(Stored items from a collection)

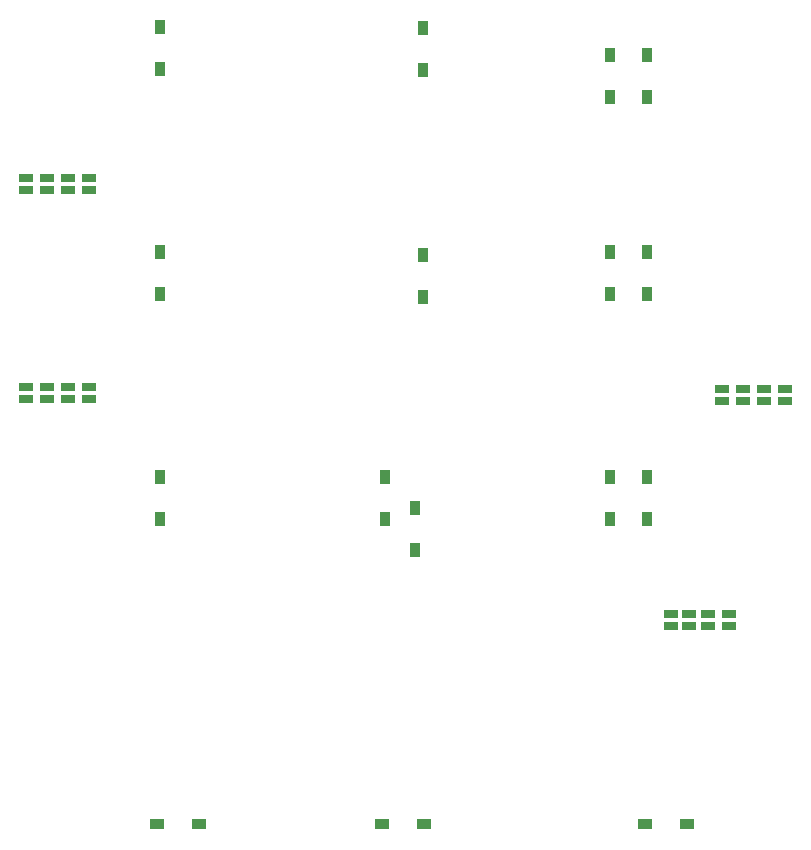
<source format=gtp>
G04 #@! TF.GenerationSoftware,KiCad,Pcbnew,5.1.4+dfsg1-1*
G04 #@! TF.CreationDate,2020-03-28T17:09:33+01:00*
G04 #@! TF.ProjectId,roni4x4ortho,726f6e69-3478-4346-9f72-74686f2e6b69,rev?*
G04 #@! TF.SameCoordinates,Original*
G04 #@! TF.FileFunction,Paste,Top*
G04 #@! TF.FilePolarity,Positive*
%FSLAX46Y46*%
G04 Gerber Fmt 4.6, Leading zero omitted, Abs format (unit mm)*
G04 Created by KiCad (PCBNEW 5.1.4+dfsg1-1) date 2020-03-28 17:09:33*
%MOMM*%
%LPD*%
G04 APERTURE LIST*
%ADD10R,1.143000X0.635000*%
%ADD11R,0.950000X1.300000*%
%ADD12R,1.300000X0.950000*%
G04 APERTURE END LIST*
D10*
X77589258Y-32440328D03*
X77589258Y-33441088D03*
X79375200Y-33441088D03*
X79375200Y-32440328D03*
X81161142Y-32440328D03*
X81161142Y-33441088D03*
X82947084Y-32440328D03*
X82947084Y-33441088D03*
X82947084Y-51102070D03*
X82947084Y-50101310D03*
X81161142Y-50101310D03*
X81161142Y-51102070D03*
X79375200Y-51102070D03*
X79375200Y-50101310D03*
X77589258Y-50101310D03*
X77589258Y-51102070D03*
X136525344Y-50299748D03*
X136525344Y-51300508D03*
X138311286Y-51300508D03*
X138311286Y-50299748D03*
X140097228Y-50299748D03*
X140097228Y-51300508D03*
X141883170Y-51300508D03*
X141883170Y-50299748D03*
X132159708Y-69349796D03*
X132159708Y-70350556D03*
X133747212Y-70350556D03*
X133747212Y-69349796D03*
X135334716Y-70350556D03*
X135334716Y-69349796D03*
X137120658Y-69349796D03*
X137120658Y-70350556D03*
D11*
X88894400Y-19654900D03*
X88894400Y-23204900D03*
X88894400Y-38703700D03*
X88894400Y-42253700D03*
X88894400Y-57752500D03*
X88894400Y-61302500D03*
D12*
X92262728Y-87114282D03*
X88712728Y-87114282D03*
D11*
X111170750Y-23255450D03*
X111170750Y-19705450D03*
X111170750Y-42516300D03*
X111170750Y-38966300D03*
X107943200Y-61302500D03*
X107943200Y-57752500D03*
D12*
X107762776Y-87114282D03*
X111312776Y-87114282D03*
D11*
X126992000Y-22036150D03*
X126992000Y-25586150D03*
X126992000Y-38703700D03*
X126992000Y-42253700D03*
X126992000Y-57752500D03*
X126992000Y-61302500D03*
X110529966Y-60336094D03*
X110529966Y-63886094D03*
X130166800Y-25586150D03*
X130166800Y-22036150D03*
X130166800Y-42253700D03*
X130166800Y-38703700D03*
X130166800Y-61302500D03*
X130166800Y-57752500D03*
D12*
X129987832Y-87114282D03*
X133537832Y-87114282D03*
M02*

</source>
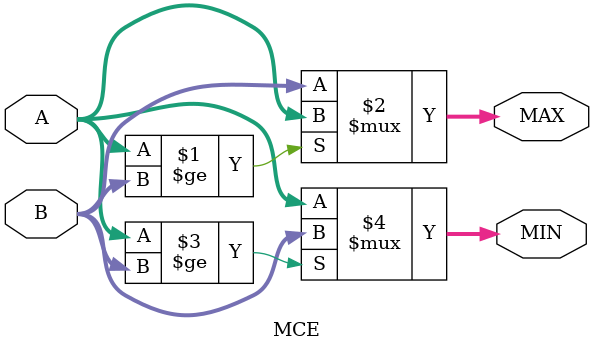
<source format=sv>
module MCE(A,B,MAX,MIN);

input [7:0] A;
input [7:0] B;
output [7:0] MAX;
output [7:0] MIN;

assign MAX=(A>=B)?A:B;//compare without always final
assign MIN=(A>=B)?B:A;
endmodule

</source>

**EXERCISE REQUIREMENTS**
Only the lines of the data holding the string "source" are wanted; copy each of them.

**WORKED SOLUTION**
<source format=gtp>
</source>
<source format=sv>
</source>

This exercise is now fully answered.